I have 2 props I can use right now. Trimmed out and jacked up, my 9P gets me over-revving with 2 people and a full load, and my 11P SS gets me under-revving at 5400 RPM with just me in the boat. My rpms are supposed to be between 5800 and 6200. What should I do?


----------



## NealXB2003 (Jun 8, 2020)

Both similar in design, construction, and materials? All else being equal, 1" of pitch is usually good for 200 rpms. But aluminum will spin up more than stainless because of flex, 4 blade will spin less than 3 because of the drag, e.t.c.


----------



## Treyconner05 (May 26, 2021)

NealXB2003 said:


> Both similar in design, construction, and materials? All else being equal, 1" of pitch is usually good for 200 rpms. But aluminum will spin up more than stainless because of flex, 4 blade will spin less than 3 because of the drag, e.t.c.

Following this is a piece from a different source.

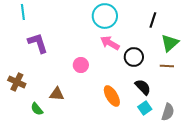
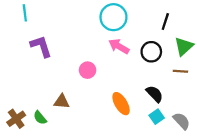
black circle: (134, 57) -> (151, 52), moved
brown cross: (17, 82) -> (16, 119), moved, turned 30
gray semicircle: (168, 112) -> (182, 121), turned -60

Both are 3 blade, one 9P is aluminum and 11P is SS. If I were to switch to a 4 blade for better hole shot, how would rpms change? How much better is SS for shallow water than aluminum?


----------



## NealXB2003 (Jun 8, 2020)

Adding a blade is about like going up an inch in pitch...... that extra blade will cost you about 200 rpms. That's why most say drop 1" of pitch when going from a 3 to a 4 blade. Keep in mind, these are just rules of thumb. Sometimes two of the exact same prop run vastly different due to manufacturing variance, or who in the shop finished it out after it was cast. 

SS is more durable. If you're running in mud, sand, or wood.....SS will hold up to abuse that an aluminum can't. If you're hitting rock bottom, neither is going to fare well.


----------



## Treyconner05 (May 26, 2021)

NealXB2003 said:


> Adding a blade is about like going up an inch in pitch...... that extra blade will cost you about 200 rpms. That's why most say drop 1" of pitch when going from a 3 to a 4 blade. Keep in mind, these are just rules of thumb. Sometimes two of the exact same prop run vastly different due to manufacturing variance, or who in the shop finished it out after it was cast.
> 
> SS is more durable. If you're running in mud, sand, or wood.....SS will hold up to abuse that an aluminum can't. If you're hitting rock bottom, neither is going to fare well.


Thanks!


----------